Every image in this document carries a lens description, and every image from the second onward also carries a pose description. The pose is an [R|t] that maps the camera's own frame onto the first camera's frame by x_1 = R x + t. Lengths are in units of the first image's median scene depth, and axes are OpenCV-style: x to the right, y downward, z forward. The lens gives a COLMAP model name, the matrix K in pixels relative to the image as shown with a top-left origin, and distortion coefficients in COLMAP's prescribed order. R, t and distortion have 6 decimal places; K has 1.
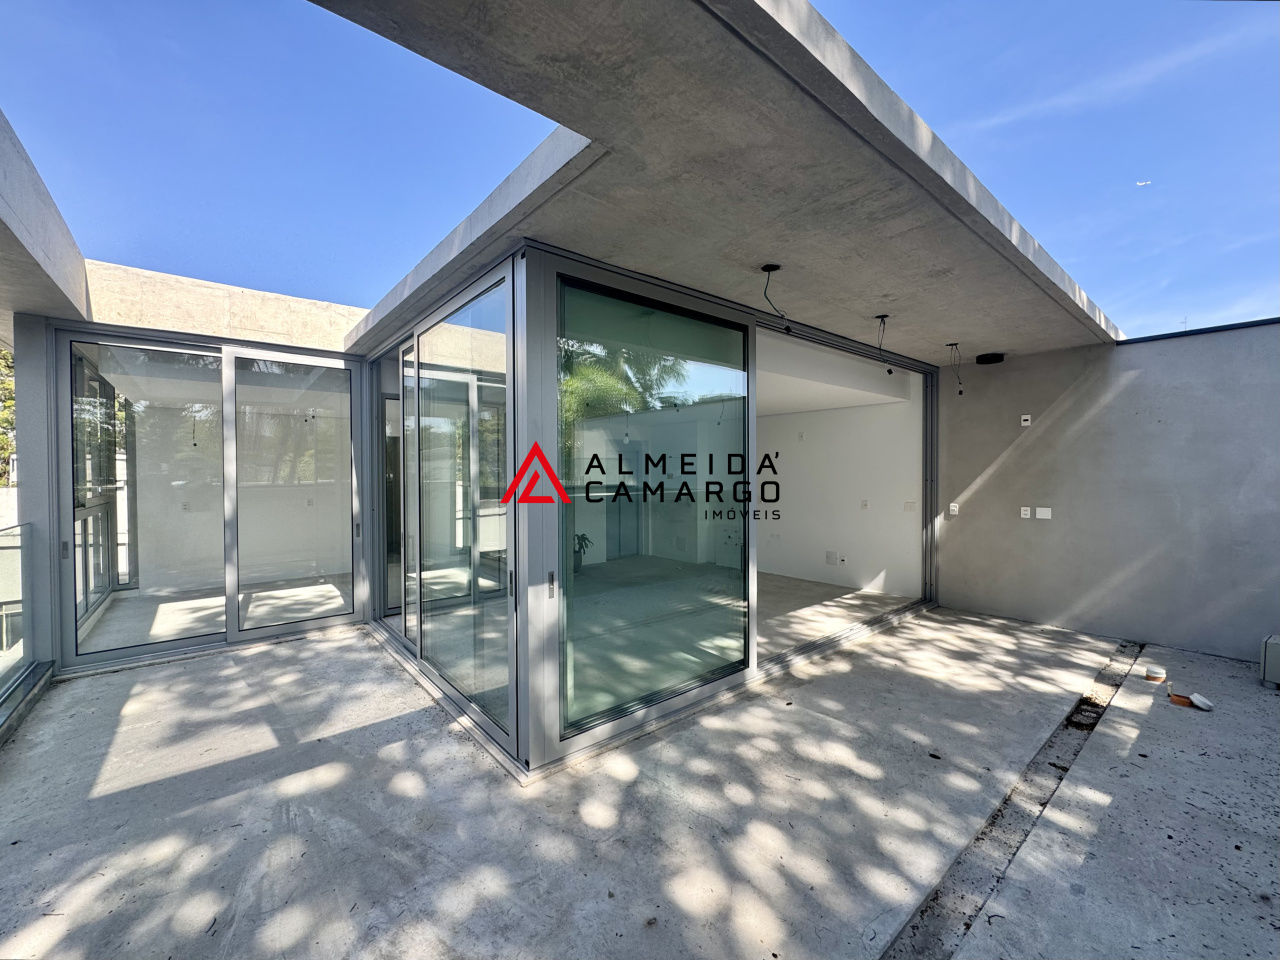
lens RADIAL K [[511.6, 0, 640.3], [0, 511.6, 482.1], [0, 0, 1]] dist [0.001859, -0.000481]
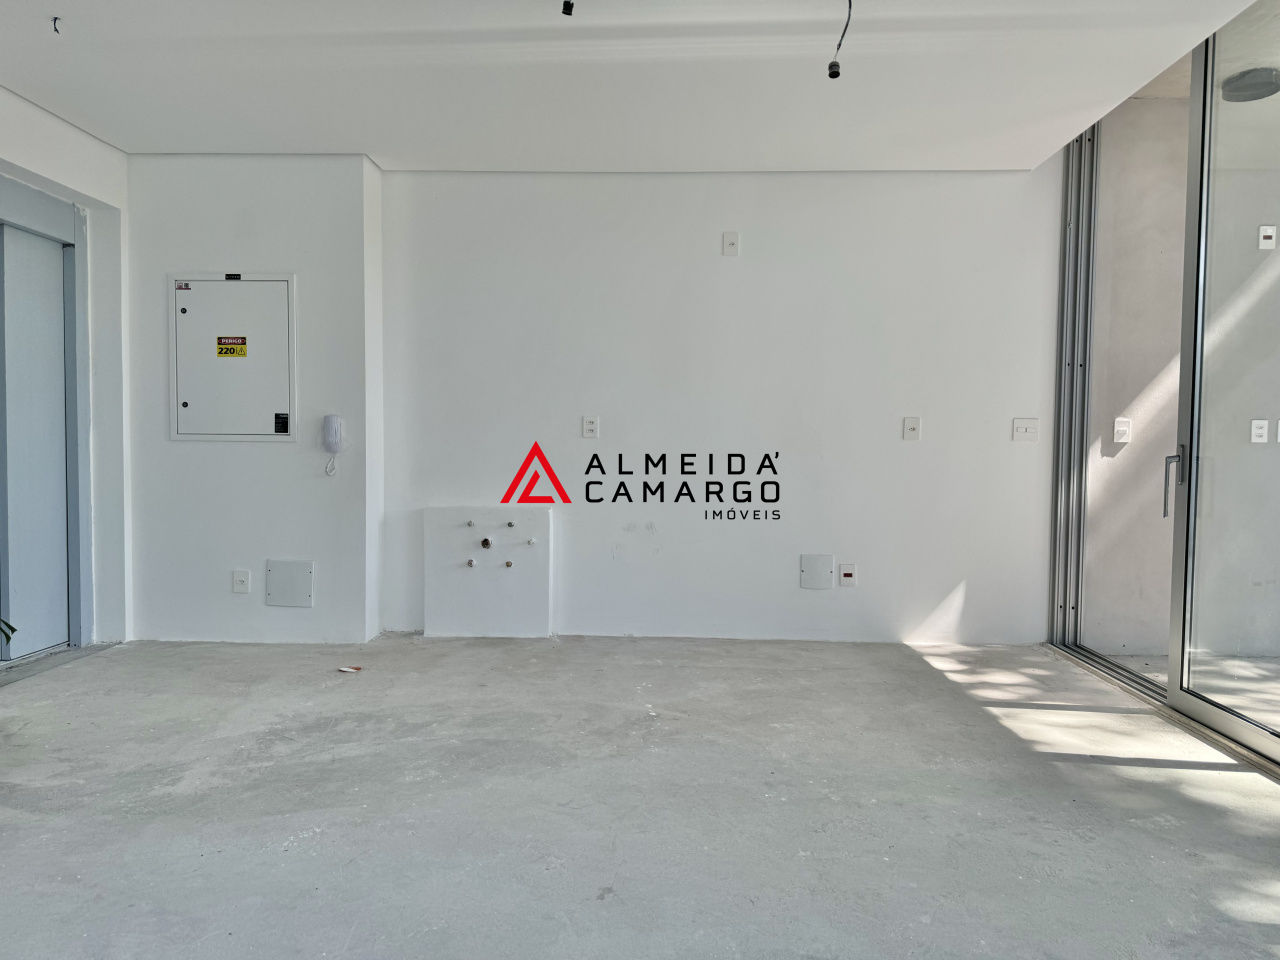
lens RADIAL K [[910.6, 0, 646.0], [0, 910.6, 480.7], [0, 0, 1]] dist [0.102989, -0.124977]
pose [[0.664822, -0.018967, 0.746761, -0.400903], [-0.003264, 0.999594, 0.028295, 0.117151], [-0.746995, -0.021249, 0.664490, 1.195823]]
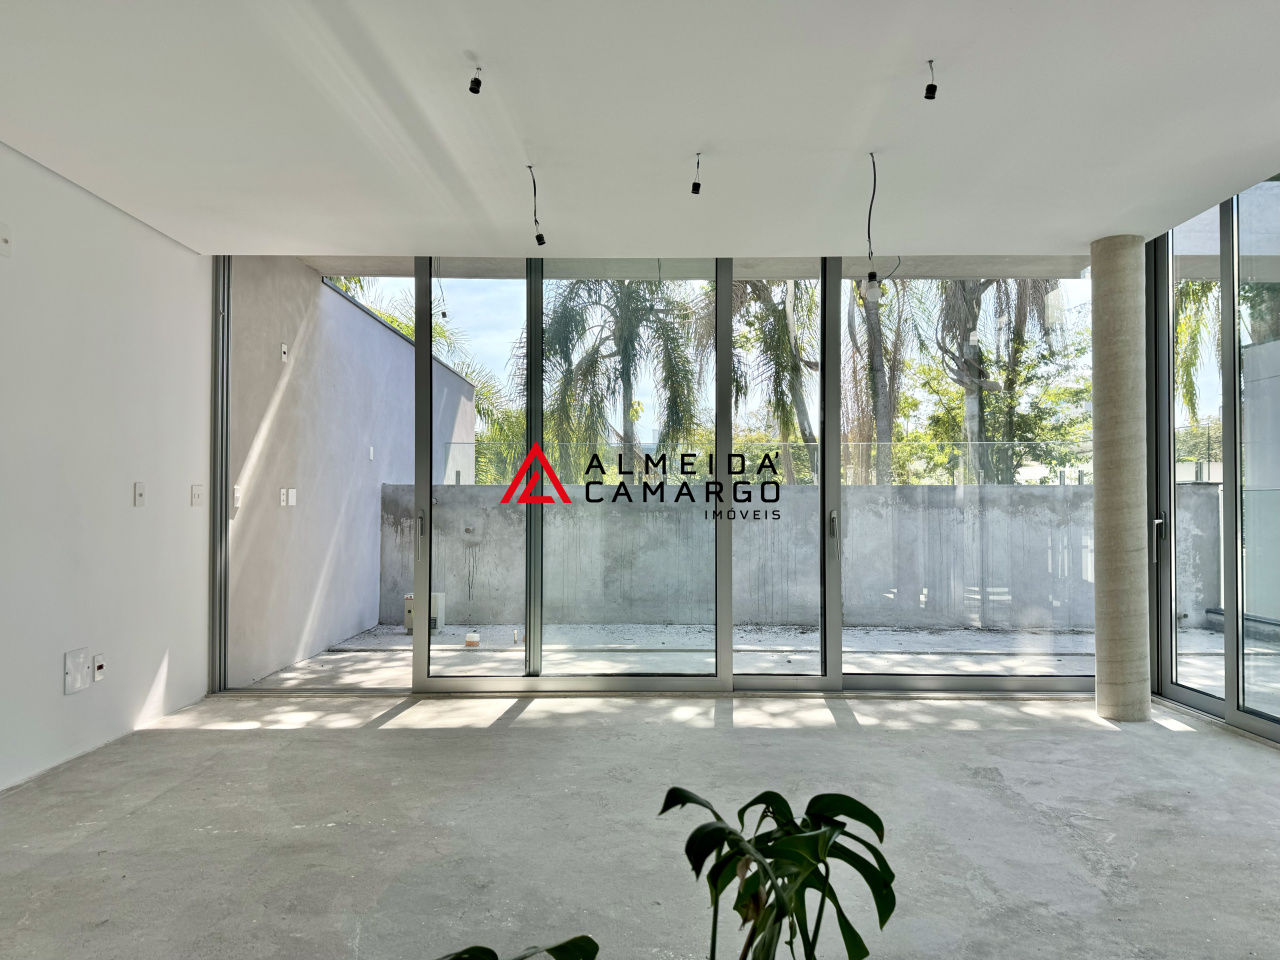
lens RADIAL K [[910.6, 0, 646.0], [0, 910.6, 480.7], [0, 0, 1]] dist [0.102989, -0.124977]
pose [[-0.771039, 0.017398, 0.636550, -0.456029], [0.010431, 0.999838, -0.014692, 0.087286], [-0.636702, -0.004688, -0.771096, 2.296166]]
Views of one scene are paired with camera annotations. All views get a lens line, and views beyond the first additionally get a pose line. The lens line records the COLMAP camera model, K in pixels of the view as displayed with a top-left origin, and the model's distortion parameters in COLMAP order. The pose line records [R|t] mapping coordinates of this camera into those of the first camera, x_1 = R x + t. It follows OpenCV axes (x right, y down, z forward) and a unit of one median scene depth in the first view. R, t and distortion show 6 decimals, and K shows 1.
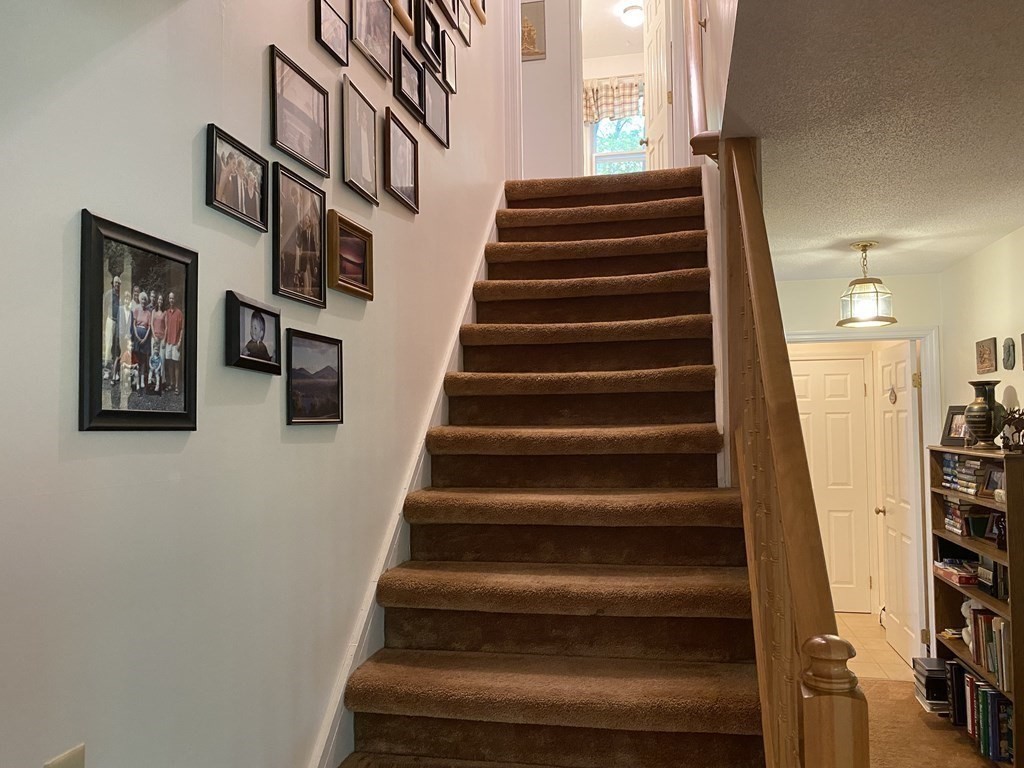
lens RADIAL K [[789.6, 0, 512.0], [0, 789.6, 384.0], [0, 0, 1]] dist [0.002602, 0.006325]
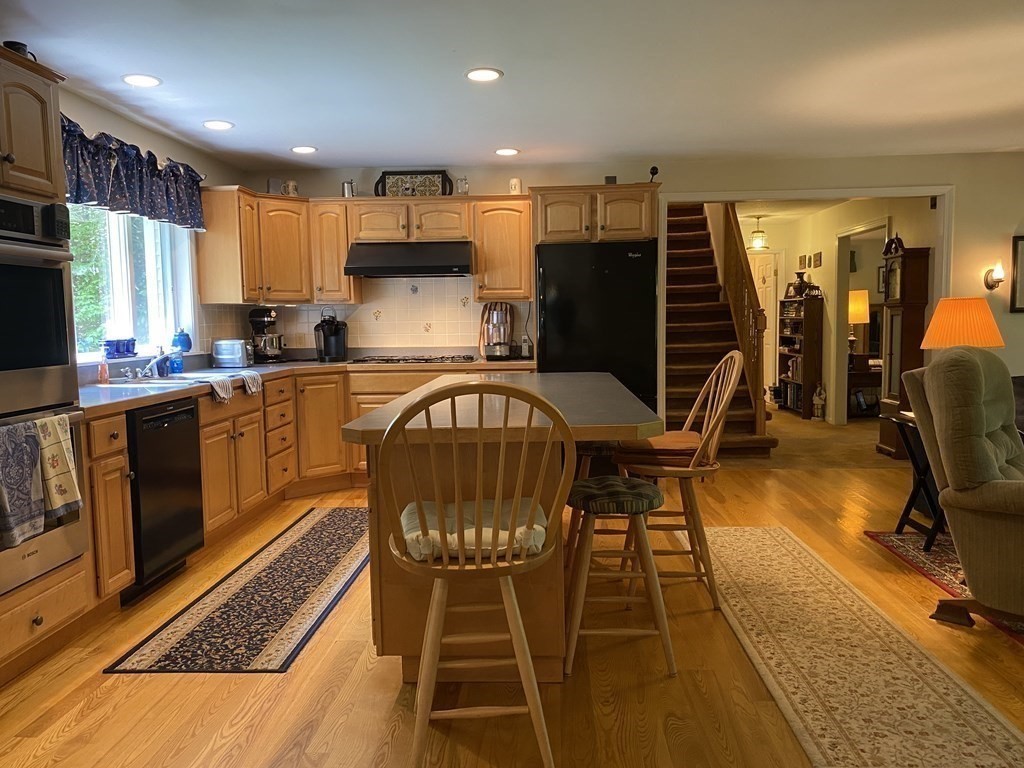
###
Work item: Update the data above by replacing every "lens line" with "intrinsics line" and changing nothing else. Leave out the pictures.

Output for this exercise:
Every image in this document carries a lens description, and every image from the second onward also carries a pose description. The pose is an [R|t] that maps the camera's own frame onto the first camera's frame by x_1 = R x + t. Lengths are in units of the first image's median scene depth, and axes are OpenCV-style: x to the right, y downward, z forward. The lens gives a COLMAP model name, the matrix K in pixels relative to the image as shown with a top-left origin, and distortion coefficients in COLMAP's prescribed order. R, t and distortion have 6 decimal places; K has 1.
lens RADIAL K [[511.6, 0, 640.3], [0, 511.6, 482.1], [0, 0, 1]] dist [0.001859, -0.000481]
lens RADIAL K [[910.6, 0, 646.0], [0, 910.6, 480.7], [0, 0, 1]] dist [0.102989, -0.124977]
pose [[0.664822, -0.018967, 0.746761, -0.400903], [-0.003264, 0.999594, 0.028295, 0.117151], [-0.746995, -0.021249, 0.664490, 1.195823]]
lens RADIAL K [[910.6, 0, 646.0], [0, 910.6, 480.7], [0, 0, 1]] dist [0.102989, -0.124977]
pose [[-0.771039, 0.017398, 0.636550, -0.456029], [0.010431, 0.999838, -0.014692, 0.087286], [-0.636702, -0.004688, -0.771096, 2.296166]]
Views of one scene are paired with camera annotations. All views get a intrinsics line, and views beyond the first additionally get a pose line. The intrinsics line records the COLMAP camera model, K in pixels of the view as displayed with a top-left origin, and the model's distortion parameters in COLMAP order. The pose line records [R|t] mapping coordinates of this camera into those of the first camera, x_1 = R x + t. It follows OpenCV axes (x right, y down, z forward) and a unit of one median scene depth in the first view. R, t and distortion show 6 decimals, and K shows 1.
lens RADIAL K [[789.6, 0, 512.0], [0, 789.6, 384.0], [0, 0, 1]] dist [0.002602, 0.006325]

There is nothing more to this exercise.